> _Selected text_
— BEGIN —
Hi there! How was your weekend? Mine was much more relaxed than the last few, and for that I am very grateful. My sweet husband and I took a quick trip on Saturday out to my antique booth at the Gristmill Antique Center to replace a piece of furniture that sold (woo woo).
Then we drove a few extra miles out of our way to check out The Treasure Hut Consignment Shop in Hoosick (NY) and poked around–nothing I couldn’t live without, but it’s always fun to look, right? It’s quite a large shop with a mix of newer and vintage goods all displayed together. Kind of like today’s mix of jewelry. I hope you enjoy poking around 🙂
I fell in love with these amazing 1970’s era, faux pearl clip-ons almost immediately. I don’t think it would be too difficult to turn them into pierced earrings (cost: $1.00, value: $15-18.00).
Speaking of pearls, these genuine cultured pearl studs were quite a find.
Turned to the side, you can see the natural imperfections on the surface (cost: $1.00, value: $20-30.00).
These gold over sterling earrings are newer, but were such a value I decided to pick them up (cost: $1.00, value: $18-25.00).
Another newer pair of sterling silver earrings (cost: $1.00, value: $15-20.00).
And yet another (cost: $1.00, value: $15-20.00).
This sterling pair date to about the 1980’s; because they were bent and scratched, I sold them for scrap (cost: 25¢).
I bought this pair, and the pair below to make a bracelet with, someday(!) (cost: 50¢).
Sarah Coventry, the “Tupperware” of jewelry, manufactured costume jewelry from 1949 until 1984, when it went bankrupt (and for a brief period from 2003-2008). The founder named the business after his granddaughter, Sarah, and the city in England where his family had immigrated from, Coventry.
Known for its eye-catching and fun designs, Sarah Coventry found its way into millions of American homes via house parties thrown by both male and female sales people. Pieces from the 1960’s and 70’s are among the most highly collected.
— END —
> _Dataset records_
— BEGIN —
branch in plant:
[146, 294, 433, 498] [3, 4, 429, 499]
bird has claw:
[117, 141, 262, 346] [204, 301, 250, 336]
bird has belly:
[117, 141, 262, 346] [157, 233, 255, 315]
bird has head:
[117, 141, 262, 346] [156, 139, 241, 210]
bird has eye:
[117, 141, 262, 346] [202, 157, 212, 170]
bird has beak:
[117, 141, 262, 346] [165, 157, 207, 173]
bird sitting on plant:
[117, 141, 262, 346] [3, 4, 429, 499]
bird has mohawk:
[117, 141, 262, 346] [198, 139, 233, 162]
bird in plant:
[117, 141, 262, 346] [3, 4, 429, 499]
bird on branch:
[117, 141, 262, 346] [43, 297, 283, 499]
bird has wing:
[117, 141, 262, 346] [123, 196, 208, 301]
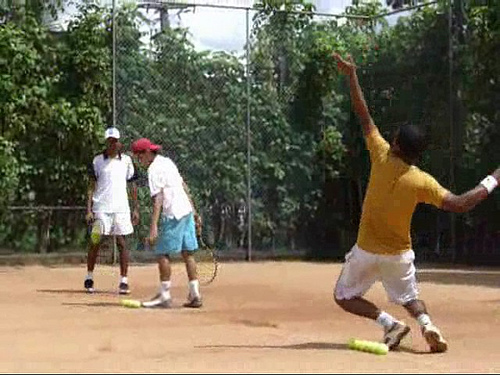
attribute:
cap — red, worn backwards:
[131, 136, 161, 155]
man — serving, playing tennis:
[328, 48, 499, 353]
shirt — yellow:
[356, 127, 447, 252]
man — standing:
[132, 136, 206, 310]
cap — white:
[103, 126, 122, 142]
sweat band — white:
[481, 173, 498, 192]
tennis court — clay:
[2, 259, 499, 374]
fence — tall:
[0, 1, 499, 260]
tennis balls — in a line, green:
[346, 335, 390, 357]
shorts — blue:
[153, 212, 199, 257]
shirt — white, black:
[83, 150, 139, 215]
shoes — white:
[380, 320, 450, 353]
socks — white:
[373, 307, 433, 327]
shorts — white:
[334, 243, 420, 305]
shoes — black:
[83, 279, 130, 295]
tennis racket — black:
[196, 222, 219, 287]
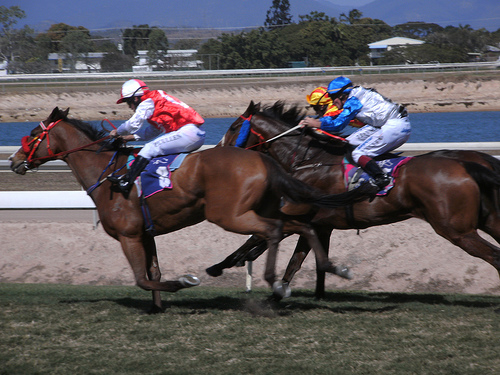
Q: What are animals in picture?
A: Horses.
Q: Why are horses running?
A: In a race.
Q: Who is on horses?
A: Jockeys.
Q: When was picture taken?
A: Daytime.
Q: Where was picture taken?
A: Race track.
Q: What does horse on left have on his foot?
A: Horseshoe.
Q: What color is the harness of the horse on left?
A: Red.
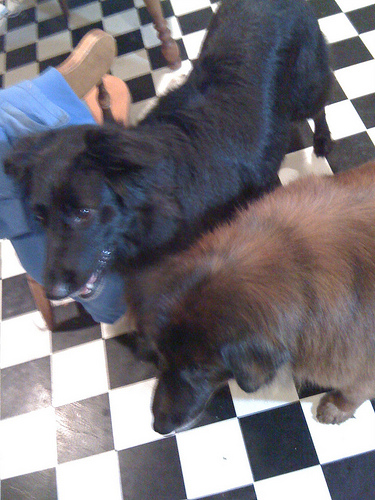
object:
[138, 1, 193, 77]
leg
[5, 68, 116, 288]
clothing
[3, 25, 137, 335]
chair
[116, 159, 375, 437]
dogs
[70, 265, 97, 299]
mouth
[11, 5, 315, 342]
dog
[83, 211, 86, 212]
light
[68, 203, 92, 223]
eye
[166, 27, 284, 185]
coat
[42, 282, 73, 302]
nose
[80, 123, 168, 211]
ear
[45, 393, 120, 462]
tile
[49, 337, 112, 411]
tile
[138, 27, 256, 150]
fur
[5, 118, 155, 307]
head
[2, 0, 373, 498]
floor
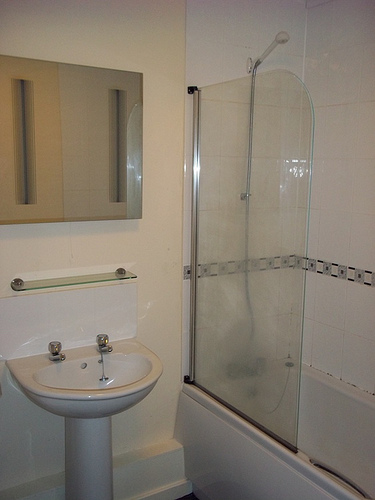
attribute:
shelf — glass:
[8, 265, 138, 292]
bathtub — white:
[191, 399, 372, 484]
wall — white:
[1, 15, 185, 493]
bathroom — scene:
[12, 69, 372, 498]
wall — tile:
[0, 12, 182, 335]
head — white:
[261, 22, 295, 52]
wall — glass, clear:
[183, 69, 314, 453]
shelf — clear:
[10, 260, 135, 292]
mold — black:
[301, 359, 373, 396]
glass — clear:
[183, 67, 326, 452]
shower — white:
[171, 11, 371, 498]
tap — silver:
[47, 340, 66, 363]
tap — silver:
[94, 332, 113, 353]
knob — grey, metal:
[49, 340, 61, 353]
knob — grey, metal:
[96, 334, 107, 346]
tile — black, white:
[183, 265, 196, 280]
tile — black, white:
[206, 260, 219, 277]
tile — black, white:
[239, 259, 250, 272]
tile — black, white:
[265, 256, 275, 268]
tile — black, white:
[320, 257, 333, 276]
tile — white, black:
[258, 256, 266, 270]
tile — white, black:
[281, 254, 289, 268]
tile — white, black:
[305, 257, 316, 272]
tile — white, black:
[329, 263, 338, 277]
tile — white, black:
[345, 263, 357, 282]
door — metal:
[1, 53, 68, 226]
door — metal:
[55, 59, 143, 222]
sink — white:
[5, 335, 164, 420]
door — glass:
[188, 67, 312, 454]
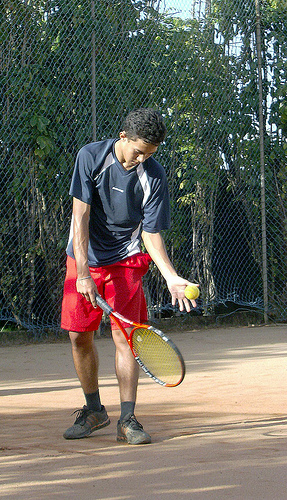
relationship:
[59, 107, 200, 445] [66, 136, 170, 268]
boy wearing t-shirt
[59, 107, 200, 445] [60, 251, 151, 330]
boy wearing shorts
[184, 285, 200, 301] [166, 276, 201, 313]
ball in hand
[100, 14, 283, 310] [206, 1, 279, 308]
leaves on tree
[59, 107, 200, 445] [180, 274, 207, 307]
boy holding ball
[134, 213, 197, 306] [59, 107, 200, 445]
arm of boy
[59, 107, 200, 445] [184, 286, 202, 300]
boy with a tennis ball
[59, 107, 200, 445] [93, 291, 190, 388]
boy holding racket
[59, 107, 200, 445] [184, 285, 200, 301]
boy holding ball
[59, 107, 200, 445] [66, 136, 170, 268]
boy in t-shirt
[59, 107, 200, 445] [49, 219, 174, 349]
boy wearing shorts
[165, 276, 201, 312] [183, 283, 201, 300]
hand throwing ball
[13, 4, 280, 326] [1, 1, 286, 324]
tree behind fence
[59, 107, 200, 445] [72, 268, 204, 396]
boy holding racket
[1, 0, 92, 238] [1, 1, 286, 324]
trees behind fence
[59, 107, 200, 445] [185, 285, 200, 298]
boy looking toward tennis ball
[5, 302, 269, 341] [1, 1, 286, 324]
opening in fence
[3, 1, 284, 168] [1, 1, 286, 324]
sky behind fence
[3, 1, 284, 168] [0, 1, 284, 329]
sky behind trees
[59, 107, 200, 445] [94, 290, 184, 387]
boy holding tennis racket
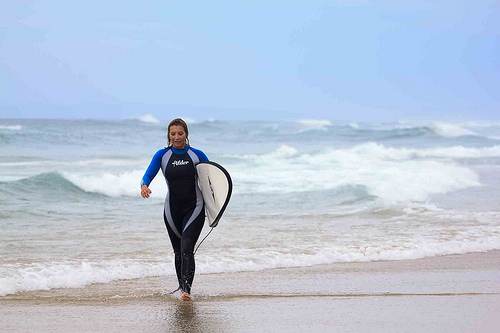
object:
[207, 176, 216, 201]
logo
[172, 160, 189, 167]
print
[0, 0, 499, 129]
sky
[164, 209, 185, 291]
legs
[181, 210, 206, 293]
legs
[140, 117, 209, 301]
woman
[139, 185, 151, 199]
hand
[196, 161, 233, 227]
surfboard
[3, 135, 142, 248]
waves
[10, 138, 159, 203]
water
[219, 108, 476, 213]
waves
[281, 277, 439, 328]
sand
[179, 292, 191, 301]
feet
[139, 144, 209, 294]
top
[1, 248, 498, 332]
beach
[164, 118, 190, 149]
hair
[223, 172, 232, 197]
edge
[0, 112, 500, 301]
ocean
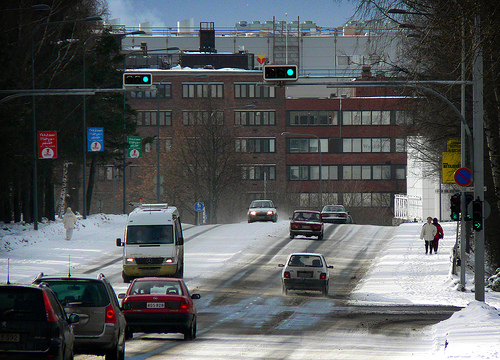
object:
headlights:
[127, 258, 132, 261]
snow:
[0, 213, 499, 359]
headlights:
[166, 258, 172, 262]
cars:
[289, 210, 324, 240]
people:
[420, 217, 437, 255]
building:
[91, 68, 429, 227]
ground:
[0, 222, 499, 360]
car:
[278, 252, 334, 293]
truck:
[117, 204, 184, 283]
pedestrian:
[62, 206, 77, 241]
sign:
[454, 168, 472, 187]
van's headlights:
[127, 259, 133, 262]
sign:
[39, 132, 57, 159]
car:
[117, 277, 200, 341]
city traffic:
[0, 199, 352, 360]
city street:
[0, 223, 499, 360]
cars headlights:
[322, 276, 325, 279]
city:
[0, 0, 499, 360]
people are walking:
[411, 212, 447, 248]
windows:
[189, 85, 195, 98]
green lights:
[143, 77, 148, 83]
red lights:
[285, 274, 288, 277]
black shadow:
[1, 213, 289, 253]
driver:
[290, 256, 304, 265]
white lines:
[393, 193, 398, 218]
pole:
[82, 33, 87, 217]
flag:
[256, 52, 265, 64]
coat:
[420, 223, 437, 241]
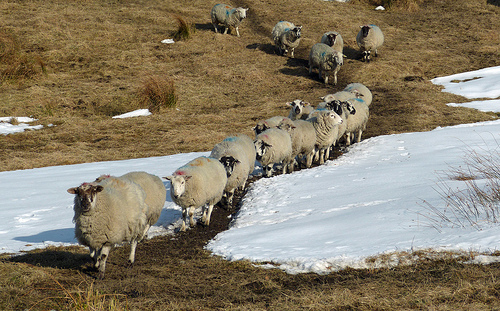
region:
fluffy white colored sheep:
[65, 173, 140, 273]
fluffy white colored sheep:
[93, 167, 158, 243]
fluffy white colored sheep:
[164, 156, 224, 233]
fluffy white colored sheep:
[206, 134, 253, 219]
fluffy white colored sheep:
[248, 128, 288, 176]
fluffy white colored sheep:
[247, 110, 282, 133]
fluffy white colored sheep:
[282, 117, 311, 172]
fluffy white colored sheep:
[310, 105, 335, 167]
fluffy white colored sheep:
[286, 100, 310, 123]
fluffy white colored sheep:
[307, 42, 342, 89]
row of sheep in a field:
[70, 80, 374, 273]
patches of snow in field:
[205, 119, 498, 271]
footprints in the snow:
[247, 178, 391, 220]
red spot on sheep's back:
[171, 165, 188, 177]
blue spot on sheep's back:
[222, 135, 238, 144]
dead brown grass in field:
[9, 4, 491, 309]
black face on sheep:
[219, 155, 239, 177]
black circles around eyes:
[290, 98, 303, 115]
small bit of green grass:
[152, 88, 183, 110]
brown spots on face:
[75, 183, 93, 195]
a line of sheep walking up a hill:
[68, 5, 380, 275]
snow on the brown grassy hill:
[2, 68, 499, 273]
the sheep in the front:
[70, 170, 166, 272]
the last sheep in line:
[210, 1, 247, 34]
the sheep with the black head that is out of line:
[356, 25, 383, 59]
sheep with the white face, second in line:
[164, 155, 224, 234]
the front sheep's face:
[68, 183, 100, 213]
— END —
> _Things to do_
#1 Please transcribe part of the jewelry post word for word: begin at the words "This sterling pair" and stop after "someday(!) (cost: 50¢).".
#2 In one to three sentences, explain why the jewelry post says the sterling pair from about the 1980s was sold for scrap.

> _Per-task outputs_
#1
This sterling pair date to about the 1980’s; because they were bent and scratched, I sold them for scrap (cost: 25¢).
I bought this pair, and the pair below to make a bracelet with, someday(!) (cost: 50¢).

#2 The pair was bent and scratched, so it was sold for scrap. It had cost 25¢.